I am not sure this is exactly what you are looking for, but hopefully
it will be able to point you in the right direction, and at least get
you one step closer to achieving your goal.
This is the collection that I created to use as an example, stored in
the collection "humans"
> db.humans.save({ "_id" : 1, "humans" : 111, "time" : 1324052258, "date" : ISODate("2011-12-16T16:17:38Z") });
> db.humans.save({ "_id" : 2, "humans" : 112, "time" : 1324052238, "date" : ISODate("2011-12-16T16:17:18Z") });
> db.humans.save({ "_id" : 3, "humans" : 9, "time" : 1324052208, "date" : ISODate("2011-12-16T16:16:48Z") });
> db.humans.save({ "_id" : 4, "humans" : 22, "time" : 1324052168, "date" : ISODate("2011-12-16T16:16:08Z") });
> db.humans.save({ "_id" : 5, "humans" : 21, "time" : 1324052258, "date" : ISODate("2010-01-23T23:43:10Z") });
> db.humans.save({ "_id" : 6, "humans" : 32, "time" : 1324052238, "date" : ISODate("2010-01-23T23:26:10Z") });
> db.humans.save({ "_id" : 7, "humans" : 61, "time" : 1324052208, "date" : ISODate("2010-01-23T23:09:00Z") });
> db.humans.save({ "_id" : 8, "humans" : 36, "time" : 1324052168, "date" : ISODate("2010-01-23T22:51:40Z") });
I have chosen time = 1324052238 as the input value.
map = function () {
year = this.date.getFullYear()
emit(year, {"total_humans":this.humans, "time":this.time});
}
reduce = function (key, values) {
print("Reducing " + key);
population = [];
total_humans_before = 0;
max_time_before = 0;
total_humans_after = 0;
max_time_after = 0;
for(i in values){
if(values[i].time < 1324052238){
total_humans_before = total_humans_before +
values[i].total_humans;
if(values[i].time > max_time_before){
max_time_before = values[i].time;
};
}
else {
total_humans_after = total_humans_after +
values[i].total_humans;
if(values[i].time > max_time_after){
max_time_after = values[i].time;
};
};
};
population.push({"total_humans":total_humans_before,
"time":max_time_before});
population.push({"total_humans":total_humans_after,
"time":max_time_after});
return {"population":population};
}
> result = db.runCommand({"mapreduce" : "humans","map" : map,"reduce" : reduce,"out" : "humans_output"})

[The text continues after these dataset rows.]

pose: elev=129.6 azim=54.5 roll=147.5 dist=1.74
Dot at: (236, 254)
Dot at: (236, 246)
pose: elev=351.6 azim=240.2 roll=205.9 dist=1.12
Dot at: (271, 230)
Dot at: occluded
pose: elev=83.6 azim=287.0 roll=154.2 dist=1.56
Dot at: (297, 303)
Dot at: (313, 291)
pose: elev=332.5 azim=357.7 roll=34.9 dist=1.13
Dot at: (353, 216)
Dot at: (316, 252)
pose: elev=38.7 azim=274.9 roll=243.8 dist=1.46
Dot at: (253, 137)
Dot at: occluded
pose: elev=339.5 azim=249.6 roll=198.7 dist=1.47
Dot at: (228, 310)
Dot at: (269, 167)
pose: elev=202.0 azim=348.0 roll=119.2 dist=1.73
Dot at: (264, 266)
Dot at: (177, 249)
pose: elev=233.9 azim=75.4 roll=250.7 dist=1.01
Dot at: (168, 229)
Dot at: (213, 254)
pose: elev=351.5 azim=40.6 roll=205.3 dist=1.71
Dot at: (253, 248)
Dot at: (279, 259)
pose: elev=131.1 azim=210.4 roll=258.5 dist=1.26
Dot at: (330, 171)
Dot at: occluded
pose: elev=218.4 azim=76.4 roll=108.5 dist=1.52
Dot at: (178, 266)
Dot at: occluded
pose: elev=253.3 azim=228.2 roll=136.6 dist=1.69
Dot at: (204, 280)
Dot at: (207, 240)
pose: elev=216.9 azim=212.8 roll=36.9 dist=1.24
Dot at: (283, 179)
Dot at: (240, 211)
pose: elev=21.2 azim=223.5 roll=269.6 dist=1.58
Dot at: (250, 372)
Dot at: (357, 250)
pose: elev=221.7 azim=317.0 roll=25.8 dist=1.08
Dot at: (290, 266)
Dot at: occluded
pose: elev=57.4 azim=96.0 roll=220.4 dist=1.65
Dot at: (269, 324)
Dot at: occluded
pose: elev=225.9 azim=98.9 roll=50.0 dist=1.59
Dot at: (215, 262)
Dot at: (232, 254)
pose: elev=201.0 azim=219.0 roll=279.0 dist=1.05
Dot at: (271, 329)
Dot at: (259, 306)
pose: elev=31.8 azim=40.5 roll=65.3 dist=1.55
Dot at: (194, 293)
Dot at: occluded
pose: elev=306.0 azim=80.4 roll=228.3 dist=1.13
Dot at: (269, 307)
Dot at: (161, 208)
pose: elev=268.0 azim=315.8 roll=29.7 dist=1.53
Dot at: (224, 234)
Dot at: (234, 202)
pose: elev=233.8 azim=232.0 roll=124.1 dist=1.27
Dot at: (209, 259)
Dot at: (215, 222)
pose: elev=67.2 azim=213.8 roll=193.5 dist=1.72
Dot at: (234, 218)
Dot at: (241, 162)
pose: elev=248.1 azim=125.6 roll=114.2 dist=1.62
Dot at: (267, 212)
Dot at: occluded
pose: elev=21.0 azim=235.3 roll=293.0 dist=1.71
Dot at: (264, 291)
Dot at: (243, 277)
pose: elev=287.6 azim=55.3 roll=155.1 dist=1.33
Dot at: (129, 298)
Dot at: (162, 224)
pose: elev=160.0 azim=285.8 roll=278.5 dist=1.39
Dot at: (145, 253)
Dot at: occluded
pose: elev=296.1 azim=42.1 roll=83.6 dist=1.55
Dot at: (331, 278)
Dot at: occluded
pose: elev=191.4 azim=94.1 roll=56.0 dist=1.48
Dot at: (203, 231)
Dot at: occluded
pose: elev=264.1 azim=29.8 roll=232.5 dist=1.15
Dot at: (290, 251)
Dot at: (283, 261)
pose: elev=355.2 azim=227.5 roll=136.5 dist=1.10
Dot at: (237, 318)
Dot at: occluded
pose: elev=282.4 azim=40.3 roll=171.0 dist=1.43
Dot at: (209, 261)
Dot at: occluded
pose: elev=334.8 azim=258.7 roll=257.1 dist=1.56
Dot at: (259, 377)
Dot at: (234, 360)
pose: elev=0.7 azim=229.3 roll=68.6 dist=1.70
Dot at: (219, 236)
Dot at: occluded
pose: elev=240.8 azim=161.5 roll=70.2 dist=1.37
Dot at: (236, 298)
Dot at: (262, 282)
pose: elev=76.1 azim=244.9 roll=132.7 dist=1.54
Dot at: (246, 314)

> db.humans_output.find().pretty()
{
"_id" : 2010,
"value" : {
"population" : [
{
"total_humans" : 97,
"time" : 1324052208
},
{
"total_humans" : 53,
"time" : 1324052258
}
]
}
}
{
"_id" : 2011,
"value" : {
"population" : [
{
"total_humans" : 31,
"time" : 1324052208
},
{
"total_humans" : 223,
"time" : 1324052258
}
]
}
}
>
Now on to your second question: Is it faster to perform the operation
on your server via Map/Reduce, or is it faster to perform the
operation from your client:
In a nutshell, there is a trade-off. Doing the operation on your
server via Map Reduce will reduce the amount of traffic on your
network. However, it will slow down your Mongo server. On the other
hand, if you perform the operation in your client, the processing load
will be taken off of your Mongo server, but there will be added
network traffic because each document will have to be retrieved from
your server, sent to the client, and then each document in the output
collection will have to be sent back to the server.
Additionally, if you would like your output collection to be of a form
other than {"_id" : some_id, "value" : some_value}, then you probably
want to do the operation in your client.
If you have any follow-up questions concerning Map Reduce, the Mongo
Community is here to help. Good luck!